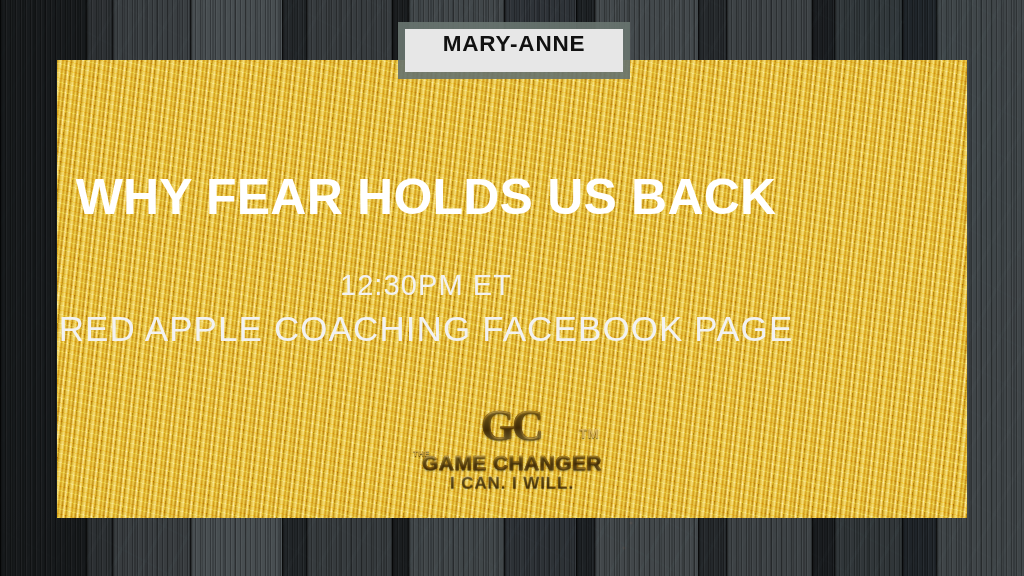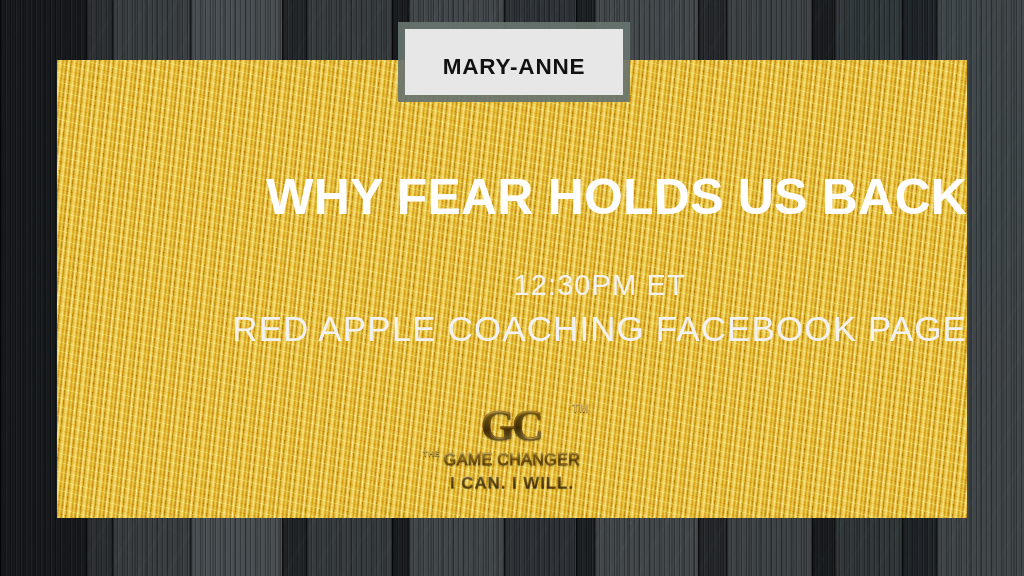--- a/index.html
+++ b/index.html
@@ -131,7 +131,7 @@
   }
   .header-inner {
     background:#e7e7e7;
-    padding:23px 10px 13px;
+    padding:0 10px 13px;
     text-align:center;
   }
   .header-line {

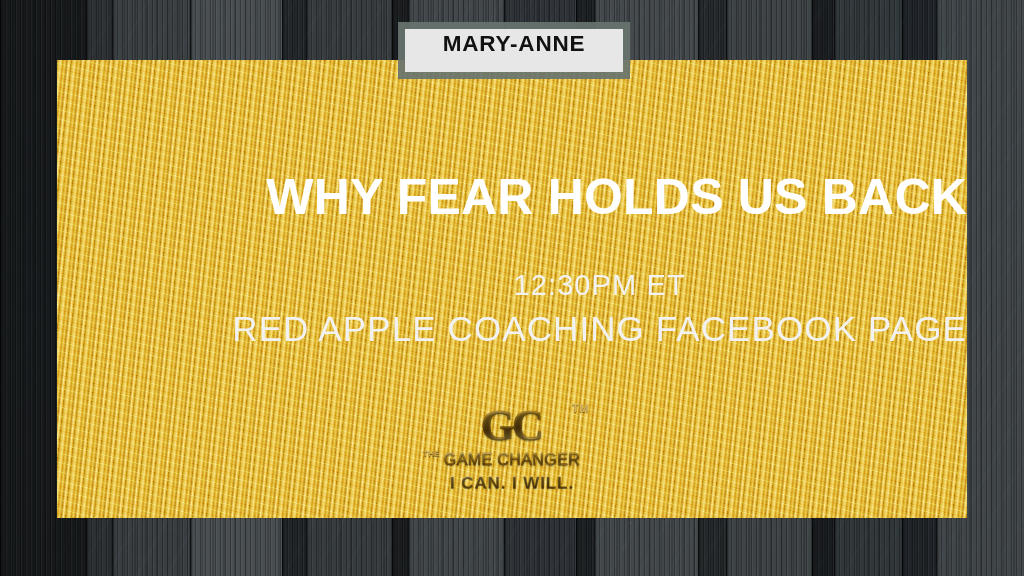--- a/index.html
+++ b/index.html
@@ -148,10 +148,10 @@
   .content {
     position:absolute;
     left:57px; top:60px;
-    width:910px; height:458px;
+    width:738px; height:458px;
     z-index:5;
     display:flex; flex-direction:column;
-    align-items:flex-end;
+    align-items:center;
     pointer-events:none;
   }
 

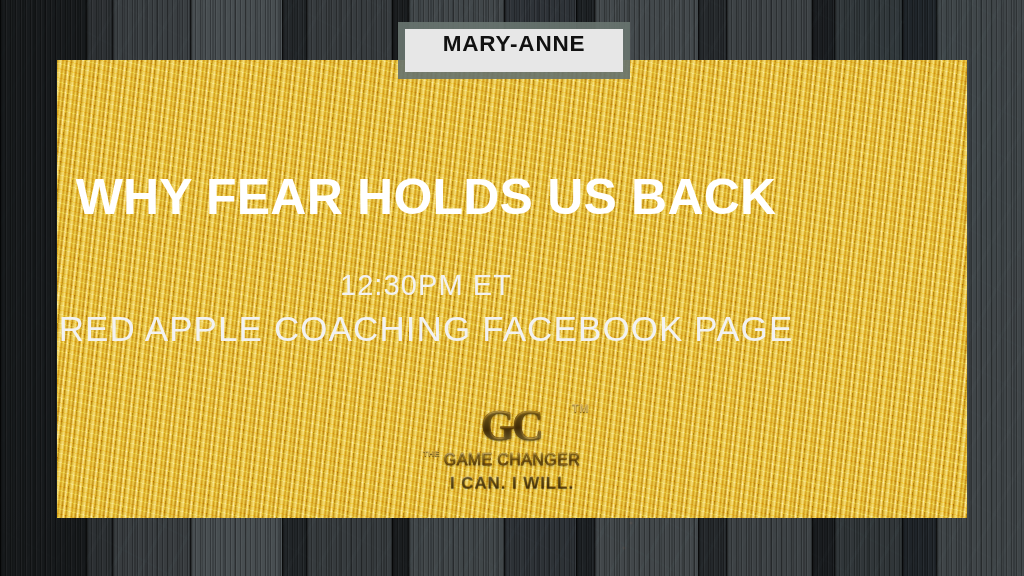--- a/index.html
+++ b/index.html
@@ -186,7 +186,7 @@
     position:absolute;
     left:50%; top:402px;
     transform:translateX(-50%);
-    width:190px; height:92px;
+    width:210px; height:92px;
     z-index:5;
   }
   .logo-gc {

□ □ □ □ □ □ □

PROBLEM DETAILS -
Where in the records above does the word "height" appear? Copy each line that holds it.

EXERCISE SOLUTION -
-    width:910px; height:458px;
+    width:738px; height:458px;
-    width:190px; height:92px;
+    width:210px; height:92px;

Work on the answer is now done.